*What you need to do:*
For the entries that follow, restate word for word the line containing "24: (841, 639)", the line containing "41: (834, 720)", and every line that lies between them.

*** Available records ***

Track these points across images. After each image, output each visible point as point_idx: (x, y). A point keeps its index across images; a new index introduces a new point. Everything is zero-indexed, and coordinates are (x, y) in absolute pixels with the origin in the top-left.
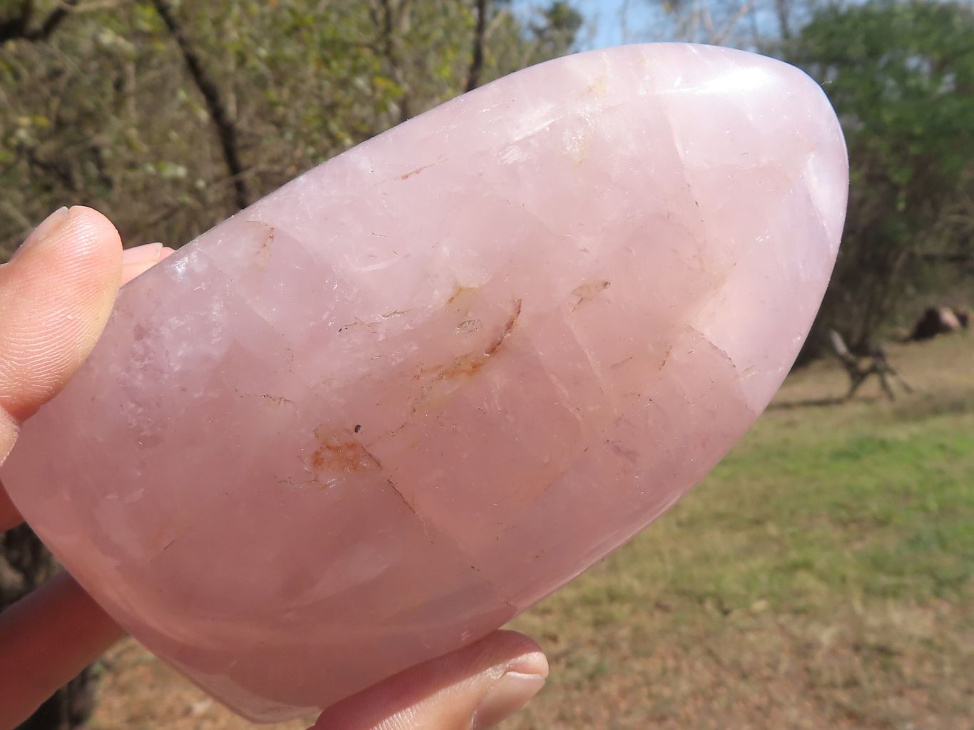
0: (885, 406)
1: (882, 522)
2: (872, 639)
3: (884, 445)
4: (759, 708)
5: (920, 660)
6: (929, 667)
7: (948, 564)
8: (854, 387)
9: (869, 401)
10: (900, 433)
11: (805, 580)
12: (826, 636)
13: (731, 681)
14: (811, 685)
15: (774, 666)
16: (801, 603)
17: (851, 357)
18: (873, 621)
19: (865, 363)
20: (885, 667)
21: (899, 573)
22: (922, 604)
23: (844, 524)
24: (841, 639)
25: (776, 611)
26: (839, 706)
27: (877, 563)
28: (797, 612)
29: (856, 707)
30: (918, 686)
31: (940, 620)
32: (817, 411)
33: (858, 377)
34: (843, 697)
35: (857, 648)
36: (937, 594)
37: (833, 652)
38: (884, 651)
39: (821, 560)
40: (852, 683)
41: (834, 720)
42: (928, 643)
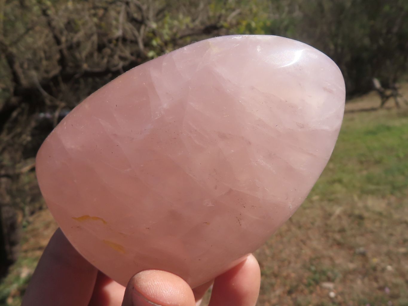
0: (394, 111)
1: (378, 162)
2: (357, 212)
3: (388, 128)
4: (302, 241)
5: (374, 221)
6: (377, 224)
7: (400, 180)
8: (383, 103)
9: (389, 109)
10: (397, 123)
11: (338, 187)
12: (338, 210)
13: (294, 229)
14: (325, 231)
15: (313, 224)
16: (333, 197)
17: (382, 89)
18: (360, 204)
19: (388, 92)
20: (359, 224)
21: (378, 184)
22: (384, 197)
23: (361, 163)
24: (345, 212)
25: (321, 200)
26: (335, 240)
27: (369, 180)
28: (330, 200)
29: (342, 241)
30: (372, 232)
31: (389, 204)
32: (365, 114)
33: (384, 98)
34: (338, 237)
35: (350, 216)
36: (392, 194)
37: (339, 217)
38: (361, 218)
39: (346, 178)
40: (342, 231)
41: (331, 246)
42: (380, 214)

***

*Answer for this exercise:*
24: (841, 639)
25: (776, 611)
26: (839, 706)
27: (877, 563)
28: (797, 612)
29: (856, 707)
30: (918, 686)
31: (940, 620)
32: (817, 411)
33: (858, 377)
34: (843, 697)
35: (857, 648)
36: (937, 594)
37: (833, 652)
38: (884, 651)
39: (821, 560)
40: (852, 683)
41: (834, 720)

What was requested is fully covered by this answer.